Perhaps you’ve noticed the multicolored spheres that have accumulated and attached themselves to lamp posts and congregated below park benches throughout the Seaport. The playful objects are part of “Quarks,” the latest installation by local artists Claudia Ravaschiere and Michael Moss.

As of November, Ravaschiere and Moss have created over 6,000 circular objects that represent quarks, which are defined by scientists as subatomic particles—smaller than protons and neutrons—that carry electric charges. While we cannot see them, their presence has been measured by the effects they have on other things. For “Quarks” the spheres are tucked in various locations around the Seaport and by the time the project is complete, the tiny orbs will stretch to Boston Wharf Road.

Ravaschiere and Moss have designed a number of public art installations. Before “Quarks” they built “Nimbus” in the South End, which glows at night over the Blackstone Fountain in Franklin Square. Other works included “Shimmer” on the Congress Street bridge over the Fort Point Channel and “Flutter” on Massachusetts Avenue.

Science has been a recurring theme for Ravaschiere and Moss. “The time is right for art and science to collide,” says Ravaschiere. “Quarks” is meant to compel interested onlookers to dig deeper into science, quarks and the tiniest elements that make up our big world.

The ultimate goal of all their installations is to bring a bit of happy discovery into the daily routine of passersby. “Everyone has a different opinion about public art,” says Ravaschiere. “I think it’s essential because it takes art out of galleries and museums and gives people experiences with art that they might not otherwise have.”

Ravaschiere and Moss as well as colleagues, family members and friends have held a ladder and stood in the cold to help make the project a reality. Each of the collections is tightly fastened using sailing materials, which came from Moss’ sailing background and is also a nod to the nautical heritage of the neighborhood.

“Can art change lives?” Ravaschiere poses the question inside District Hall on the day of the installation’s celebration. “I guess it depends on the person, but I think it can make life more joyous.”

So as you walk around the Seaport, look out for the rainbow of orbs clinging to objects. Together they assemble on their chosen location adding pops of color in the most unexpected places and they just might make you smile.

----------------

Answer these questions from the article on the "Quarks" installation:
(a) As of November, how many circular objects had Ravaschiere and Moss created?
(b) Where is "Nimbus" located?
(c) What is used to fasten each of the collections?
The rows are not needed here.

_Exercise data_
----------------

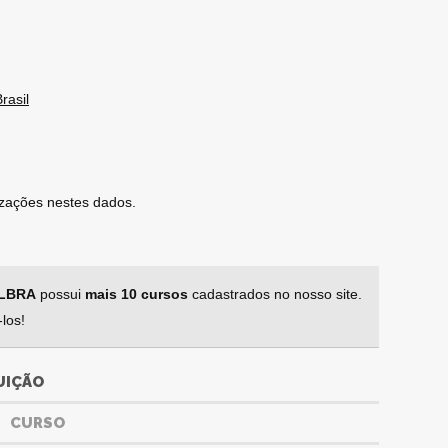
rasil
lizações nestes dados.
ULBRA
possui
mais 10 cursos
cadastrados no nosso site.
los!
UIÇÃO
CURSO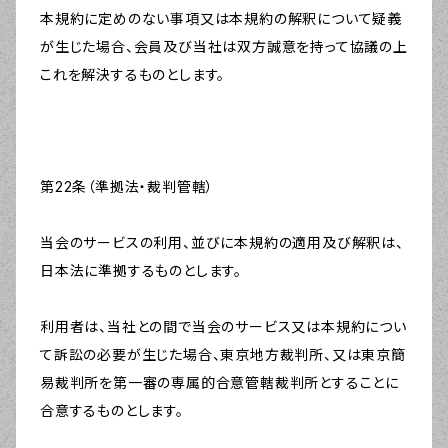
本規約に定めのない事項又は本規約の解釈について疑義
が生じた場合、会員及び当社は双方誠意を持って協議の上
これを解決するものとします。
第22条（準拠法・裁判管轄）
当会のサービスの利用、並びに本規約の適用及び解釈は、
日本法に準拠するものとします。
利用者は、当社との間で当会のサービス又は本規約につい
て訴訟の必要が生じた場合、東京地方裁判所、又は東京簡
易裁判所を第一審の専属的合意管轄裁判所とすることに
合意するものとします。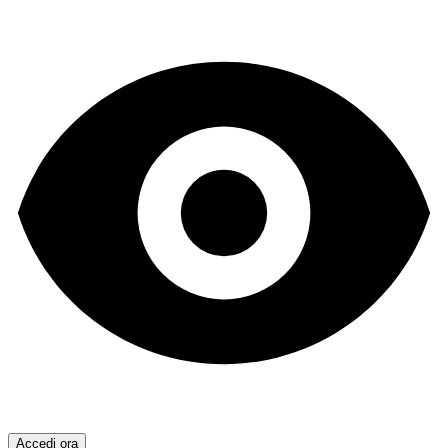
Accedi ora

----------------

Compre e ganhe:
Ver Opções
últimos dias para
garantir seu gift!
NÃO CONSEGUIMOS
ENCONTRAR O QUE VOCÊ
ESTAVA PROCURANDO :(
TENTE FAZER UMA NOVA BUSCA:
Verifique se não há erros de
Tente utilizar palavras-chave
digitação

----------------

_Completed task_
(a) Over 6,000.
(b) In the South End, over the Blackstone Fountain in Franklin Square.
(c) Sailing materials.